Una delle regioni chiave per il vino italiano è proprio la Puglia. Ben sei milioni di ettolitri prodotti in media ogni anno, più del 60% dei quali con una denominazione o un’indicazione geografica , e circa 85 mila ettari di vigneti, il 15% del totale nazionale. Certo che quasi esclusivamente la percentuale di vini a Doc è quella dotata di un valore qualitativo paragonabile, e talvolta superiore, a quello riscontrabile in altre regioni del centro-nord. Ed è anche la sola che fa intuire quali possano essere le straordinarie potenzialità di una terra che rappresenta il cuore della cultura mediterranea e sembra fatta apposta per produrre vino e olio extravergine di qualità. Possiamo dividere la regione in tre distinte zone: la provincia di Foggia e la Capitanata, la provincia di Bari e le Murge, il Salento.

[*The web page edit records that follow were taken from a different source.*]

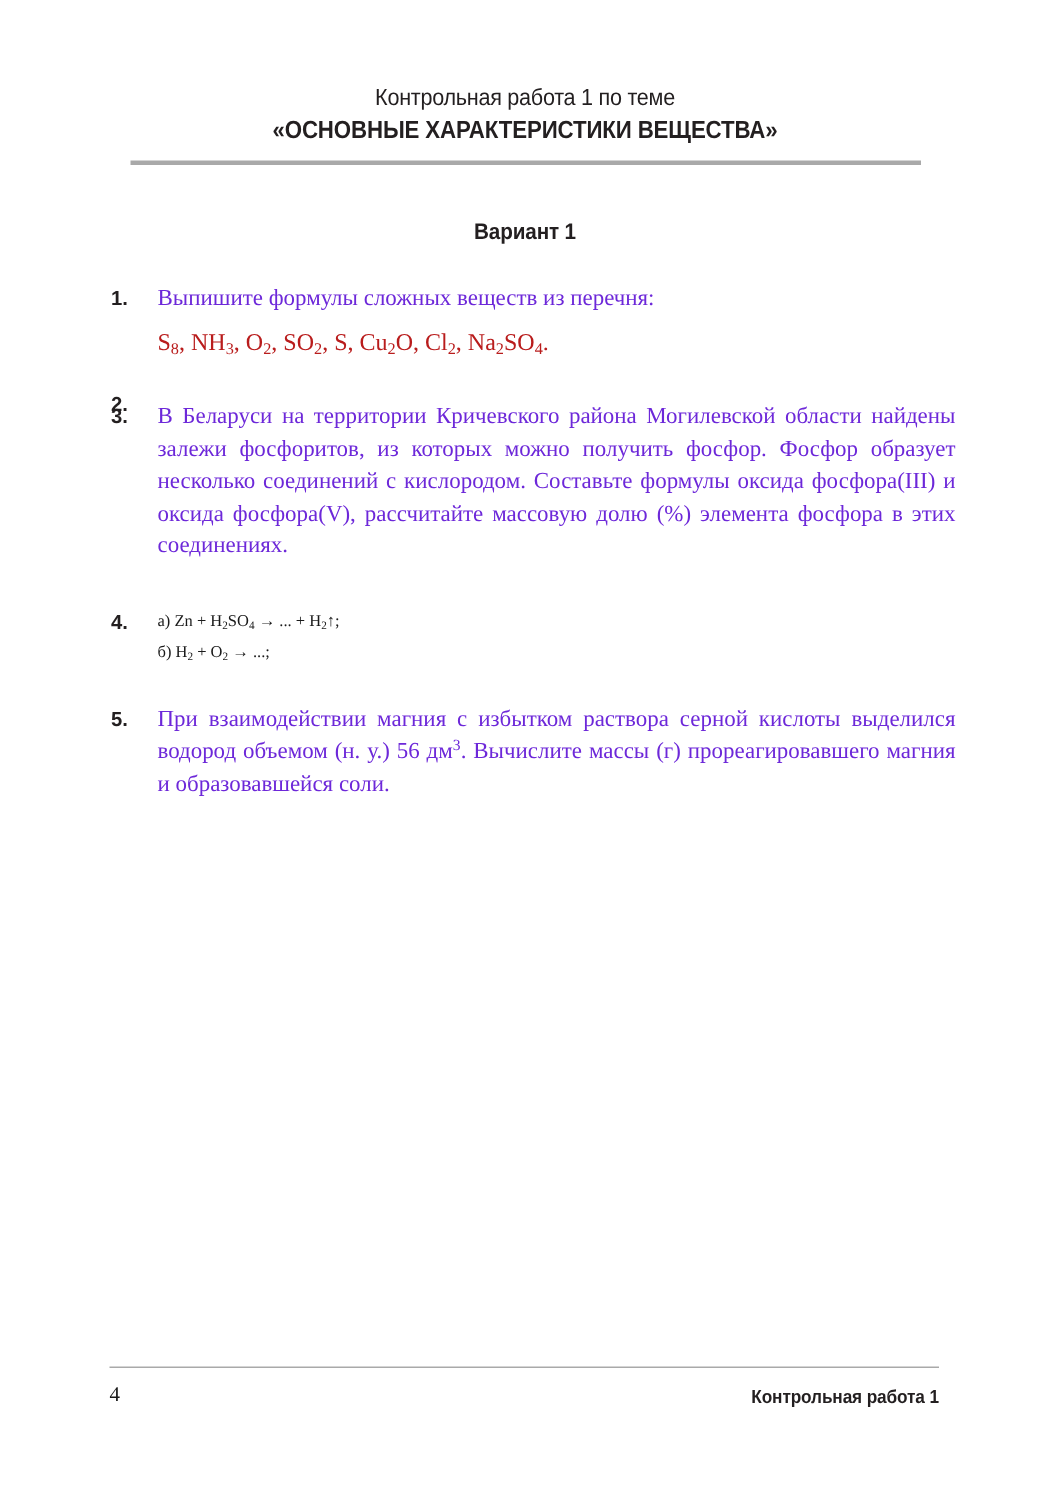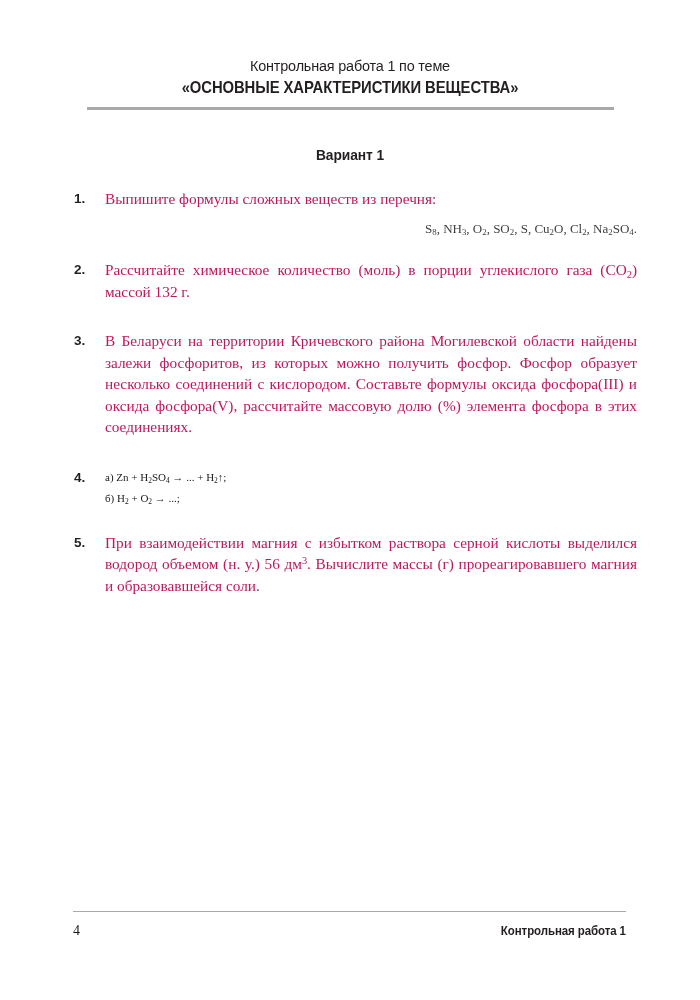--- a/index.html
+++ b/index.html
@@ -95,36 +95,35 @@
     font-family: "Liberation Sans", sans-serif;
     font-size: 13.5px;
     font-weight: 700;
     color: #231f20;
     line-height: 21.5px;
   }
   .task-text {
     font-family: "Liberation Serif", serif;
     font-size: 15.3px;
     line-height: 21.5px;
-    color: #be185d;
+    color: #6d28d9;
     text-align: justify;
     text-justify: inter-word;
     hyphens: manual;
   }
   .task-text.ragged {
     text-align: left;
   }
   .formula-line {
     font-family: "Liberation Serif", serif;
-    font-size: 13px;
+    font-size: 16px;
     line-height: 21.5px;
-    color: #404040;
+    color: #b91c1c;
     margin-top: 8px;
     white-space: nowrap;
-    text-align: right;
   }
   .eq-list {
     margin-top: 7px;
   }
   .eq-line {
     font-family: "Liberation Serif", serif;
     font-size: 11px;
     line-height: 21px;
     color: #1a1a1a;
     white-space: nowrap;
@@ -202,21 +201,20 @@
   <div class="tasks">
 
     <div class="task task-1">
       <div class="task-num">1.</div>
       <div class="task-text ragged">Выпишите формулы сложных веществ из перечня:</div>
       <div class="formula-line">S<sub>8</sub>, NH<sub>3</sub>, O<sub>2</sub>, SO<sub>2</sub>, S, Cu<sub>2</sub>O, Cl<sub>2</sub>, Na<sub>2</sub>SO<sub>4</sub>.</div>
     </div>
 
     <div class="task task-2">
       <div class="task-num">2.</div>
-      <div class="task-text">Рассчитайте химическое количество (моль) в порции углекислого газа (CO<sub>2</sub>) массой 132 г.</div>
     </div>
 
     <div class="task task-3">
       <div class="task-num">3.</div>
       <div class="task-text">В Беларуси на территории Кричевского района Могилевской области найдены залежи фосфоритов, из которых можно получить фосфор. Фосфор образует несколько соединений с кислородом. Составьте формулы оксида фосфора(III) и оксида фосфора(V), рассчитайте массовую долю (%) элемента фосфора в этих соединениях.</div>
     </div>
 
     <div class="task task-4">
       <div class="task-num">4.</div>
       <div class="eq-list">

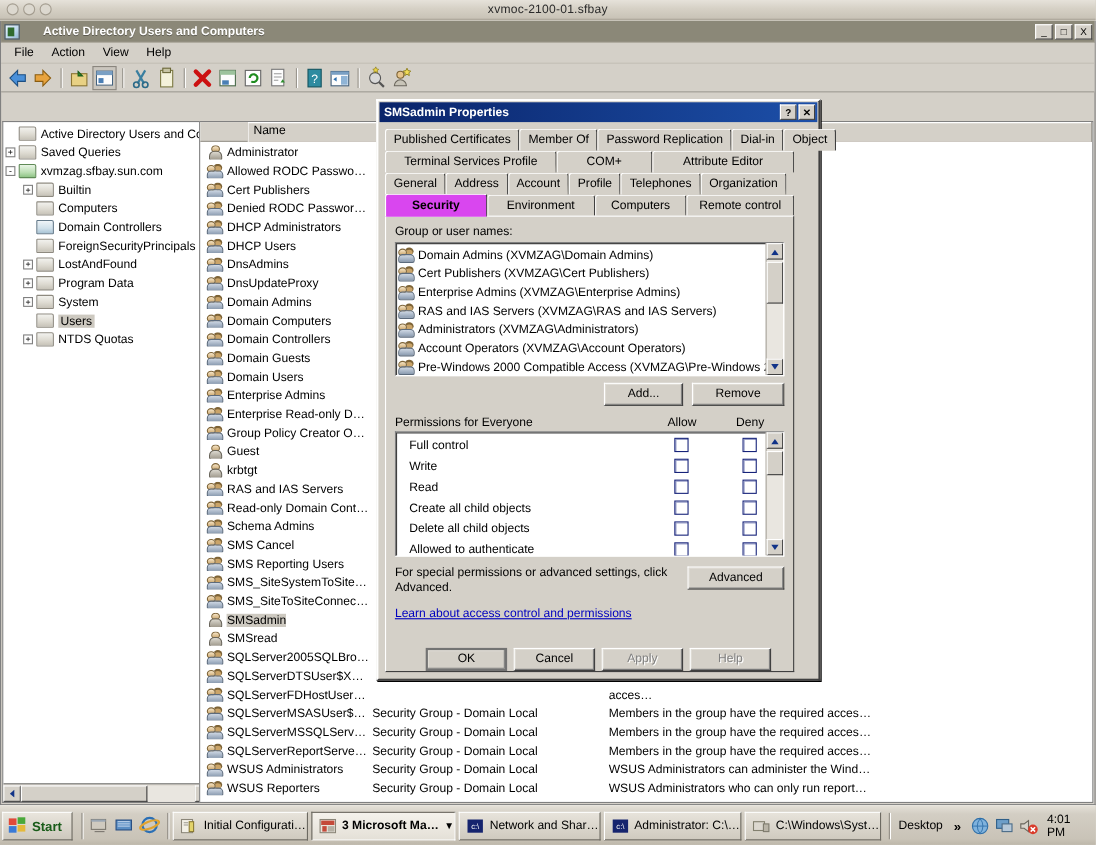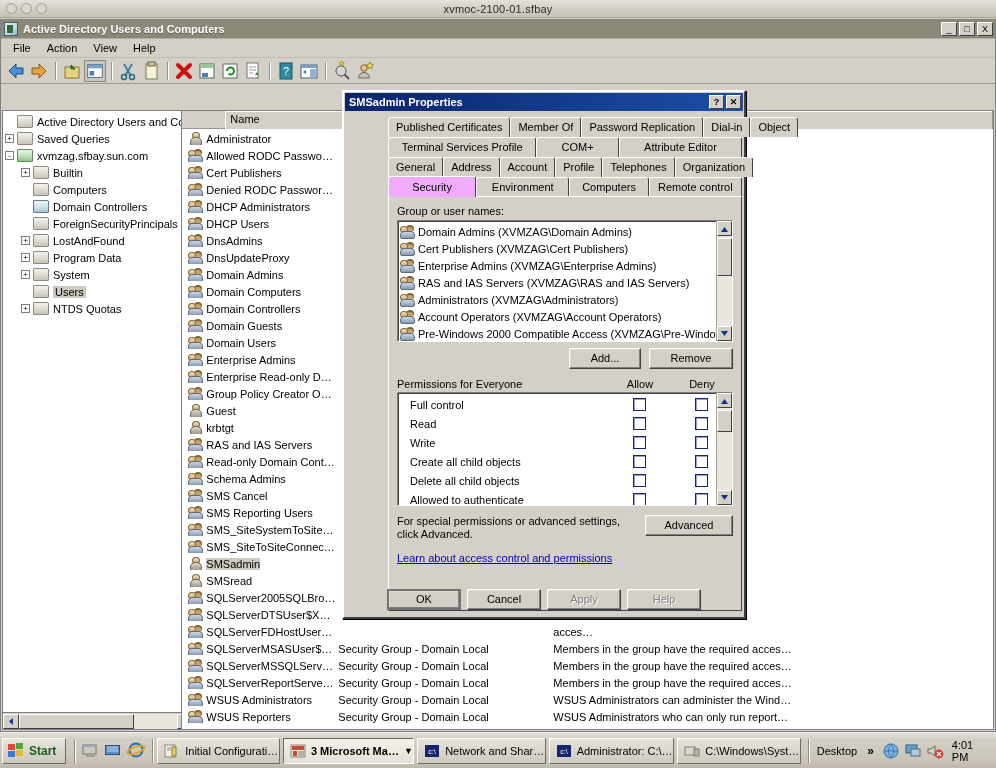--- a/index.html
+++ b/index.html
@@ -39,20 +39,21 @@
   #mmc-window {
     position: absolute; left: 0; top: 19px; width: 996px; height: 713px;
     background: #d4d0c8;
     border: 1px solid #808080;
     border-top: none;
   }
   #mmc-titlebar {
     height: 20px; background: #8b8878;
     display: flex; align-items: center; padding: 0 2px 0 3px;
     border-bottom: 1px solid #b0ac9e;
+    gap: 16px;
   }
   #mmc-titlebar .app-ico {
     width: 14px; height: 14px; flex: 0 0 14px; margin-right: 5px;
     background: linear-gradient(135deg,#e8f4ff 0%,#bcd8ee 60%,#8fb4d0 100%);
     border: 1px solid #4a5c6b; position: relative;
   }
   #mmc-titlebar .app-ico:after {
     content:""; position:absolute; left:2px; top:2px; width:6px; height:8px;
     background:#2f6b2f;
   }
@@ -207,34 +208,34 @@
     background: linear-gradient(to right,#0a246a 0%, #1c4fa8 100%);
     display: flex; align-items: center; padding: 0 2px 0 4px;
   }
   #props-title-text { flex: 1 1 auto; color: #fff; font-weight: bold; font-size: 11px; }
   .dbtn {
     width: 15px; height: 14px; background: #d4d0c8;
     border: 1px solid #ffffff; border-right-color: #404040; border-bottom-color: #404040;
     font-size: 9px; line-height: 12px; text-align: center; font-weight: bold;
     margin-left: 2px;
   }
-  #props-inner { padding: 5px 2px 6px 6px; margin-left: 38px; }
+  #props-inner { padding: 5px 22px 6px 6px; }
 
   
   .tabrow { display: flex; height: 20px; position: relative; }
   .tabrow:not(:last-child) { margin-bottom: 0; }
   .tab {
     height: 20px; line-height: 18px; padding: 0 7px; font-size: 11px;
     background: #d4d0c8;
     border: 1px solid #ffffff; border-right-color: #404040; border-bottom: none;
     border-top-left-radius: 3px; border-top-right-radius: 3px;
     white-space: nowrap; position: relative;
   }
   .tab.active {
-    background: #f0abfc; font-weight: normal;
+    background: #d946ef; font-weight: bold;
     border-bottom: none;
     z-index: 3;
     margin-top: -1px; padding-top: 1px; height: 21px;
   }
   #tabstrip { position: relative; }
   #tabpanel {
     border: 1px solid #ffffff; border-right-color: #404040; border-bottom-color: #404040;
     background: #d4d0c8;
     margin-top: -1px; padding: 8px 8px 8px 8px;
     height: 415px; position: relative;
@@ -960,30 +961,30 @@
                 <div class="prow">
                   <div class="pname">Full control</div>
                   <div class="pcell">
                     <span class="cbx"></span>
                   </div>
                   <div class="pcell">
                     <span class="cbx"></span>
                   </div>
                 </div>
                 <div class="prow">
-                  <div class="pname">Read</div>
+                  <div class="pname">Write</div>
                   <div class="pcell">
                     <span class="cbx"></span>
                   </div>
                   <div class="pcell">
                     <span class="cbx"></span>
                   </div>
                 </div>
                 <div class="prow">
-                  <div class="pname">Write</div>
+                  <div class="pname">Read</div>
                   <div class="pcell">
                     <span class="cbx"></span>
                   </div>
                   <div class="pcell">
                     <span class="cbx"></span>
                   </div>
                 </div>
                 <div class="prow">
                   <div class="pname">Create all child objects</div>
                   <div class="pcell">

Nella prima le Doc principali sono il San Severo, l’Orta Nova e il Rosso di Cerignola. Vini tutto sommato simili, che ci portano più a profili organolettici dei vini campani e abruzzesi che alla potenza dirompente di molti rossi salentini. Un discorso che continua anche in terrsa di Bari, con il Rosso Barletta e il Rosso Canosa che sono simili come uvaggio ai cugini foggiani appena citati.
L’area collinare delle Murge è quella dalla quale proviene il Gravina, un delicato bianco che deriva da malvasia bianca e greco. A cavallo fra questa zona e l’inizio del terriorio di Taranto si producono le diverse tipologie di Gioia del Colle, la prima avvisaglia della presenza di un vitigno fondamentale per la viticoltura pugliese, il primitivo. È infatti alla base del Rosso e in purezza dell’omonimo Primitivo, che è di gran lunga il vino più interessante della zona.
Il Salento è la grande terra del negro amaro, un vitigno dalle straordinarie potenzialità, che è alla base di quasi tutti i rossi e i rosati di questa zona, con la sola eccezione del Primitivo di Manduria, un altro fuoriclasse della viticoltura pugliese ma in terra di Taranto.